**** DATASET CONTENT

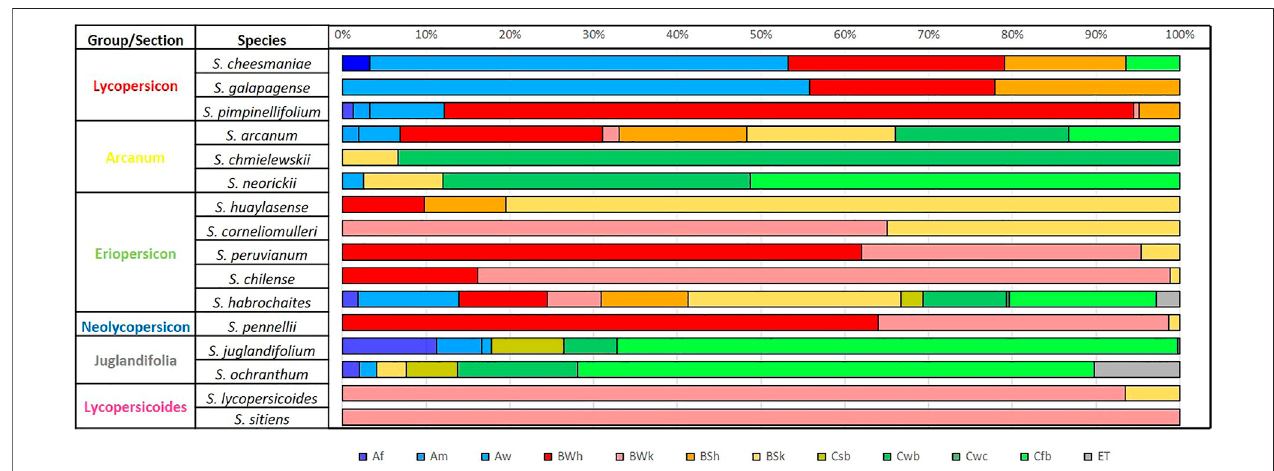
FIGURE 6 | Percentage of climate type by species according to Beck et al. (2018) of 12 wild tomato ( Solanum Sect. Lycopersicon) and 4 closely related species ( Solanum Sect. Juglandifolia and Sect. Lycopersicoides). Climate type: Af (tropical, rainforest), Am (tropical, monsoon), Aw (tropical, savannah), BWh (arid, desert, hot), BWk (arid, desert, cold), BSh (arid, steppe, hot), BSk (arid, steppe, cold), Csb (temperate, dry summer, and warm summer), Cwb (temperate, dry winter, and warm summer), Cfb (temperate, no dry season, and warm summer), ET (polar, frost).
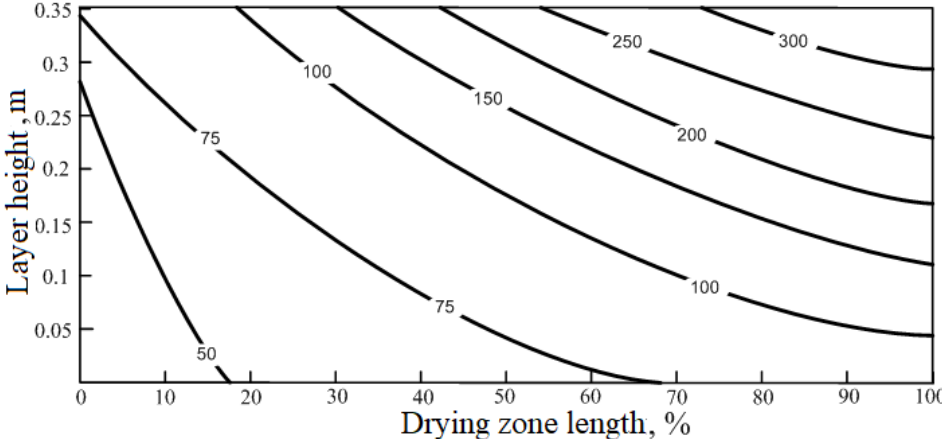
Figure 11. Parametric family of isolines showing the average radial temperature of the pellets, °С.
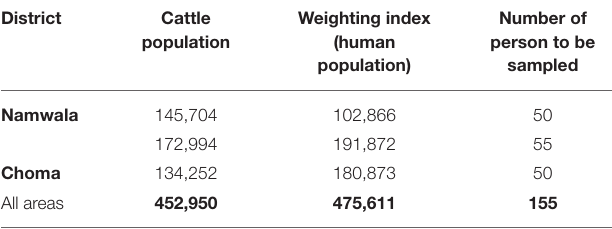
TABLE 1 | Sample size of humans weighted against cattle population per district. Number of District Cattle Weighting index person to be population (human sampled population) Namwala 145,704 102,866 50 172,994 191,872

********
**** DATASET CONTENT

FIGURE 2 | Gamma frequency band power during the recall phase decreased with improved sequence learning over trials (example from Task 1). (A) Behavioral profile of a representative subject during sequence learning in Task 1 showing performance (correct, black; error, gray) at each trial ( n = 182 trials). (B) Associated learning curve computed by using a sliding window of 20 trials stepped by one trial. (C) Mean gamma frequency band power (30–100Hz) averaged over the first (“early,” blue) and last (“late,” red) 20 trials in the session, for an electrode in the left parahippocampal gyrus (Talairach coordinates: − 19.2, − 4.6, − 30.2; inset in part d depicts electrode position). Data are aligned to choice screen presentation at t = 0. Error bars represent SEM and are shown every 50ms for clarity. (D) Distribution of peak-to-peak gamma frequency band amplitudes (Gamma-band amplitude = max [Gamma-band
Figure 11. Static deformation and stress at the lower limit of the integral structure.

********

- _TASK DIRECTIONS_: Only the lines above from the line containing "FIGURE 2 | Gamma" through the line containing "Figure 11. Static" should be retyped, exactly and with both ends included.

- _TASK ANSWER_:
FIGURE 2 | Gamma frequency band power during the recall phase decreased with improved sequence learning over trials (example from Task 1). (A) Behavioral profile of a representative subject during sequence learning in Task 1 showing performance (correct, black; error, gray) at each trial ( n = 182 trials). (B) Associated learning curve computed by using a sliding window of 20 trials stepped by one trial. (C) Mean gamma frequency band power (30–100Hz) averaged over the first (“early,” blue) and last (“late,” red) 20 trials in the session, for an electrode in the left parahippocampal gyrus (Talairach coordinates: − 19.2, − 4.6, − 30.2; inset in part d depicts electrode position). Data are aligned to choice screen presentation at t = 0. Error bars represent SEM and are shown every 50ms for clarity. (D) Distribution of peak-to-peak gamma frequency band amplitudes (Gamma-band amplitude = max [Gamma-band
Figure 11. Static deformation and stress at the lower limit of the integral structure.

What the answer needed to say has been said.